# Passage shown
================
Bedford wafer-lid trapdoor spider
- Conservation status: Least Concern (SANBI Red List)

Scientific classification
- Kingdom: Animalia
- Phylum: Arthropoda
- Subphylum: Chelicerata
- Class: Arachnida
- Order: Araneae
- Infraorder: Mygalomorphae
- Family: Cyrtaucheniidae
- Genus: Ancylotrypa
- Species: A. sororum
- Binomial name: Ancylotrypa sororum (Hewitt, 1916)
- Synonyms: Pelmatorycter sororum Hewitt, 1916 ;

= Ancylotrypa sororum =

- Authority: (Hewitt, 1916)
- Conservation status: LC

Species of spider

Ancylotrypa sororum, commonly known as the Bedford wafer-lid trapdoor spider, is a species of spider of the genus Ancylotrypa. It is endemic to South Africa.

==Distribution==
Ancylotrypa sororum is known from three provinces: Eastern Cape, Northern Cape, and Western Cape. The type locality is Bedford in the Eastern Cape. It has been recorded from Bedford, Mountain Zebra National Park, Asante Sana Private Game Reserve, Fort Fordyce Forest Reserve, Benfontein Dam, and Karoo National Park, at elevations between 751 and 3713 meters above sea level.
================
# Exercise data
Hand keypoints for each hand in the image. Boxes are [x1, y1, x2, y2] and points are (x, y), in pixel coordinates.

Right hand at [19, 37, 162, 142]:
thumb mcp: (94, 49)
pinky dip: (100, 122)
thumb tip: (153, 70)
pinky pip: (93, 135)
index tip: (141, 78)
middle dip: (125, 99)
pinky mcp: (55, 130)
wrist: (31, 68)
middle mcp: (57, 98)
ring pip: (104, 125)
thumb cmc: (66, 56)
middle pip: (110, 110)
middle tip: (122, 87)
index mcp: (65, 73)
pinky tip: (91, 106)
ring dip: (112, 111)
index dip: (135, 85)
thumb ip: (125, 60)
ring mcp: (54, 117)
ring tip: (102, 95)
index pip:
================
Copy the stretch of the spider article from "- Authority: (Hewitt, 1916)" through "above sea level.", and swap "endemic to" for "found only in". Work only from the spider article and ignore the data.

- Authority: (Hewitt, 1916)
- Conservation status: LC

Species of spider

Ancylotrypa sororum, commonly known as the Bedford wafer-lid trapdoor spider, is a species of spider of the genus Ancylotrypa. It is found only in South Africa.

==Distribution==
Ancylotrypa sororum is known from three provinces: Eastern Cape, Northern Cape, and Western Cape. The type locality is Bedford in the Eastern Cape. It has been recorded from Bedford, Mountain Zebra National Park, Asante Sana Private Game Reserve, Fort Fordyce Forest Reserve, Benfontein Dam, and Karoo National Park, at elevations between 751 and 3713 meters above sea level.